The NSW government’s plans to build 25,000 houses and a metro station at Rosehill Gardens Racecourse are in tatters after the Australian Turf Club (ATC) members voted 56-44 against the racecourse sale.
The proposal, backed by NSW Premier Chris Minns and ATC chairman Peter McGauran, was controversial. The vote over the sale has been delayed multiple times since the plan’s inception in 2023.
However, today, at a meeting at Randwick, the club voted to reject the $5 billion site sale to the NSW government with the ATC board’s plans to redevelop Warwick Farm racecourse as a replacement for Rosehill at an estimated cost of $800 million also scrapped.
Of the members, 56.1% voted against the sale, while 43.9% voted for it: “That means it’s finished, taken off the table, it will not proceed in any shape or form,” McGauran said. “I personally am disappointed.”

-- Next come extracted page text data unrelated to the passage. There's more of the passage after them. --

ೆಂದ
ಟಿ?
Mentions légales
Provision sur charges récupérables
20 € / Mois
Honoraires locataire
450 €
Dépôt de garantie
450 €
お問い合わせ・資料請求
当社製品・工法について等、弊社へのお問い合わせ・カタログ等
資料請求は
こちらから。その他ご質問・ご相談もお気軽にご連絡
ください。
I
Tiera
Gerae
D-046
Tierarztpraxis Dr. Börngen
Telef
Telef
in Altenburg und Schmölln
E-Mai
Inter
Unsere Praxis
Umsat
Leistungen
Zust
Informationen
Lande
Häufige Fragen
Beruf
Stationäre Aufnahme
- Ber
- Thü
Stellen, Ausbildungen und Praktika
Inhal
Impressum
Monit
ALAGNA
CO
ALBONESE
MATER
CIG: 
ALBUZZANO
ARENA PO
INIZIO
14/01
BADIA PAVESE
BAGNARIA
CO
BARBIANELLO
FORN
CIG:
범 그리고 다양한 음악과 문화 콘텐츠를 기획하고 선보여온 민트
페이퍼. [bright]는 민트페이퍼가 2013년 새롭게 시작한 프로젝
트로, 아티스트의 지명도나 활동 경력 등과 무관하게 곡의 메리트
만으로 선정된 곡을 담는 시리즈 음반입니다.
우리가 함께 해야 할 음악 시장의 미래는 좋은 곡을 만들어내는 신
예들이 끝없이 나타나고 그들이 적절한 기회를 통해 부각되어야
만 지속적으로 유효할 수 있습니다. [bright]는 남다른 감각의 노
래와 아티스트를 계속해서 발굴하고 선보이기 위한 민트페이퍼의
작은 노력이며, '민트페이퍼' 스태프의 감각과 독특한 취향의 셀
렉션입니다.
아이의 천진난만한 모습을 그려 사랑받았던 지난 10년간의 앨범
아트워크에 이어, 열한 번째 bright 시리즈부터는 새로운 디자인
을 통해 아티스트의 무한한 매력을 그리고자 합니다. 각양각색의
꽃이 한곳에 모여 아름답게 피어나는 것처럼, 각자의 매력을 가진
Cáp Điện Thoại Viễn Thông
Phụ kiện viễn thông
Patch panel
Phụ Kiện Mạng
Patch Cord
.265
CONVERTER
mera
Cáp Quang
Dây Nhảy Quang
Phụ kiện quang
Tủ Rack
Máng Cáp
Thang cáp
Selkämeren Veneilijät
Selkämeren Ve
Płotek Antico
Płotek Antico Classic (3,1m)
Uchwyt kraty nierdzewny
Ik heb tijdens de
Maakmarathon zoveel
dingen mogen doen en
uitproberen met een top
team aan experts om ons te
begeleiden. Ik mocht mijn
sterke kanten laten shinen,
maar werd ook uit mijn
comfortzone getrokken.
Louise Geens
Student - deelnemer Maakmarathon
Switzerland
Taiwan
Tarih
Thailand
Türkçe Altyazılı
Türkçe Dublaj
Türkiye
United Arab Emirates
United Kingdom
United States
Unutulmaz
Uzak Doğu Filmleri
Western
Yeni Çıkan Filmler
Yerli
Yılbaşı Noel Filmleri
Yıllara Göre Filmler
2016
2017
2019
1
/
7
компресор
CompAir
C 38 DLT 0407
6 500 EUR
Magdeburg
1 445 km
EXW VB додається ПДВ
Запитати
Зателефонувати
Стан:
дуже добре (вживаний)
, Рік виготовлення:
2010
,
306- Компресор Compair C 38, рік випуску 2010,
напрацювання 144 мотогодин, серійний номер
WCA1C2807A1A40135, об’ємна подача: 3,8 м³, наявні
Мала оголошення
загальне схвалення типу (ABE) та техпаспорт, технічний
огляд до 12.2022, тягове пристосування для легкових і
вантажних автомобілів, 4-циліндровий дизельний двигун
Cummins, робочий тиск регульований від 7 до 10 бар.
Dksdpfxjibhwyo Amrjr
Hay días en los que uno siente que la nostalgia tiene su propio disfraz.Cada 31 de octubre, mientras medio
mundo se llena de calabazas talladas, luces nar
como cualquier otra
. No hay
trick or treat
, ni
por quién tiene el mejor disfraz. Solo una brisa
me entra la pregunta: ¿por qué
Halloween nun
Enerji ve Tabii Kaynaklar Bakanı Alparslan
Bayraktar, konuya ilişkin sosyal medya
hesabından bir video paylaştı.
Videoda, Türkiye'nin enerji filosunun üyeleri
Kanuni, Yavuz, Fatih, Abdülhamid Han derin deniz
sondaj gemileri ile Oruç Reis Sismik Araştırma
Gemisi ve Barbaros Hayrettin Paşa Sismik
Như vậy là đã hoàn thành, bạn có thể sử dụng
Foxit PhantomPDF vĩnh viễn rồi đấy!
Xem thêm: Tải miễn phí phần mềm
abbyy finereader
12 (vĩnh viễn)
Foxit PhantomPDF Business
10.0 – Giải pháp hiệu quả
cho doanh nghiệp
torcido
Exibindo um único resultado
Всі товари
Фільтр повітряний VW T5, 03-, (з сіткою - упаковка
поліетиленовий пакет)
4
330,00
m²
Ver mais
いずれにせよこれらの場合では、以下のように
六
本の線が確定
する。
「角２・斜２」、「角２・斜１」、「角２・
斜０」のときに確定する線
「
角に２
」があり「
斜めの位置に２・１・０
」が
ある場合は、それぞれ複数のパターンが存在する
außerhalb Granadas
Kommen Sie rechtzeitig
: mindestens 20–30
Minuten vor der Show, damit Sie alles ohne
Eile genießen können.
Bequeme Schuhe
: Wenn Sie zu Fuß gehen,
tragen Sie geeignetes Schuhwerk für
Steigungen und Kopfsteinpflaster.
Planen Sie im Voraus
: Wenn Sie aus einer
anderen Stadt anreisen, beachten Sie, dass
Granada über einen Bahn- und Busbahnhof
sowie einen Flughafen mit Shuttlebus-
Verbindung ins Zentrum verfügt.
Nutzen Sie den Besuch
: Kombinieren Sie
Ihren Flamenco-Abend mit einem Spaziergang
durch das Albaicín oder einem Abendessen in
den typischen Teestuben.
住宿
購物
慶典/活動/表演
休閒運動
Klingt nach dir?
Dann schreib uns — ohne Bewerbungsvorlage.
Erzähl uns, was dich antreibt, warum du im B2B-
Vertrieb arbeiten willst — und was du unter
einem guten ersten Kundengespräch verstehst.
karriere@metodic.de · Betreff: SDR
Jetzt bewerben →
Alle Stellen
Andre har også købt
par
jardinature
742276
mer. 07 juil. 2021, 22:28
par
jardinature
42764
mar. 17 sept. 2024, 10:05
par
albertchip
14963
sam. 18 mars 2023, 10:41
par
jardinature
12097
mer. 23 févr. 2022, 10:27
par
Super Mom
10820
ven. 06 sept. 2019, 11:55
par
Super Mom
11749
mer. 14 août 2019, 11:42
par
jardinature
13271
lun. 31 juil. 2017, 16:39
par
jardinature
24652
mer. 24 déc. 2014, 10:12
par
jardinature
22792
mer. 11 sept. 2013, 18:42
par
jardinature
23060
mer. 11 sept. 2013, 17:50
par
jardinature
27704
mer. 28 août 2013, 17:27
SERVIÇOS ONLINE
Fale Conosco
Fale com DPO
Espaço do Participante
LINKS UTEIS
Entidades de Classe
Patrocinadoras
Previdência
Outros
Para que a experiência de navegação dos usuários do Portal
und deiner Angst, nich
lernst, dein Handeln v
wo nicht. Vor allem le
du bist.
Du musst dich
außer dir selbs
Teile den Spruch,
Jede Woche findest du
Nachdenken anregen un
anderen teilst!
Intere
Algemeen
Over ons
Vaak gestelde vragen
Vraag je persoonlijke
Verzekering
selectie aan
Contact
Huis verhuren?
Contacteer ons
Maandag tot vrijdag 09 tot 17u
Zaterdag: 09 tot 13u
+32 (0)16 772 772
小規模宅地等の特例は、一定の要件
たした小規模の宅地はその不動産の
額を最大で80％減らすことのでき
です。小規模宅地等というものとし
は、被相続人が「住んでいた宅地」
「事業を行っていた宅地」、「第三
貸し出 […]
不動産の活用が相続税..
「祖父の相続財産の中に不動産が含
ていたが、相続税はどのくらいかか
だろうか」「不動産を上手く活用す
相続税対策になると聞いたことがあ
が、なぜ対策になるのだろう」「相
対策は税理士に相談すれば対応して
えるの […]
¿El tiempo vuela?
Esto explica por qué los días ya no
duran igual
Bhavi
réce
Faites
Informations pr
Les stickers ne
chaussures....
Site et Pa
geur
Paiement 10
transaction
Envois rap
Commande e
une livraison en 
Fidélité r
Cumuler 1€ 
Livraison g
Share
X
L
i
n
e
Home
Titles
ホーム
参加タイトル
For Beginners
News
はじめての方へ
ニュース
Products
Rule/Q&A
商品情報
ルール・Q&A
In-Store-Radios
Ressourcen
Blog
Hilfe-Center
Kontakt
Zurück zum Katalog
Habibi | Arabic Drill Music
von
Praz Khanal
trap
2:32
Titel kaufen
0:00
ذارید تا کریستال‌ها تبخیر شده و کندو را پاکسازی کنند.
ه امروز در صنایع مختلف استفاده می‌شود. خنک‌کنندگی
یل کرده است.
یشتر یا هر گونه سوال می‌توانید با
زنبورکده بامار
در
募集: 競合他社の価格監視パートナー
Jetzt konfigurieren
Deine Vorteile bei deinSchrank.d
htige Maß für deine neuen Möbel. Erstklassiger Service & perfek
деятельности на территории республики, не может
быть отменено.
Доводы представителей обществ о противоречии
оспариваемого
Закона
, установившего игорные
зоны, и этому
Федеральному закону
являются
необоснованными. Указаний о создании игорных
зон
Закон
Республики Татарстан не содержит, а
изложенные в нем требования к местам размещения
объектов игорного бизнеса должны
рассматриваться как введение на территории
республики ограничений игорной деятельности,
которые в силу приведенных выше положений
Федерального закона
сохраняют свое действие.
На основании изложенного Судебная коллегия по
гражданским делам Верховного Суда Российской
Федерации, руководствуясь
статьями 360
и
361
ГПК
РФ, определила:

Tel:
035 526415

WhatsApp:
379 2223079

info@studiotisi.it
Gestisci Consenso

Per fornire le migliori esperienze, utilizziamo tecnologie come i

It comes as Chris Minns, NSW Premier, said that whilst the government was disappointed, they would now double down on ambitious proposals to fix the state’s housing crisis: “The closeness of the result makes it more difficult to take, not easier,” he said. “It feels like a golden opportunity that has slipped through our fingers.
“We should be taking more risks when it comes to housing,” Minns said. “We’ve been far too timid for far too long. “More proposals like this are needed.”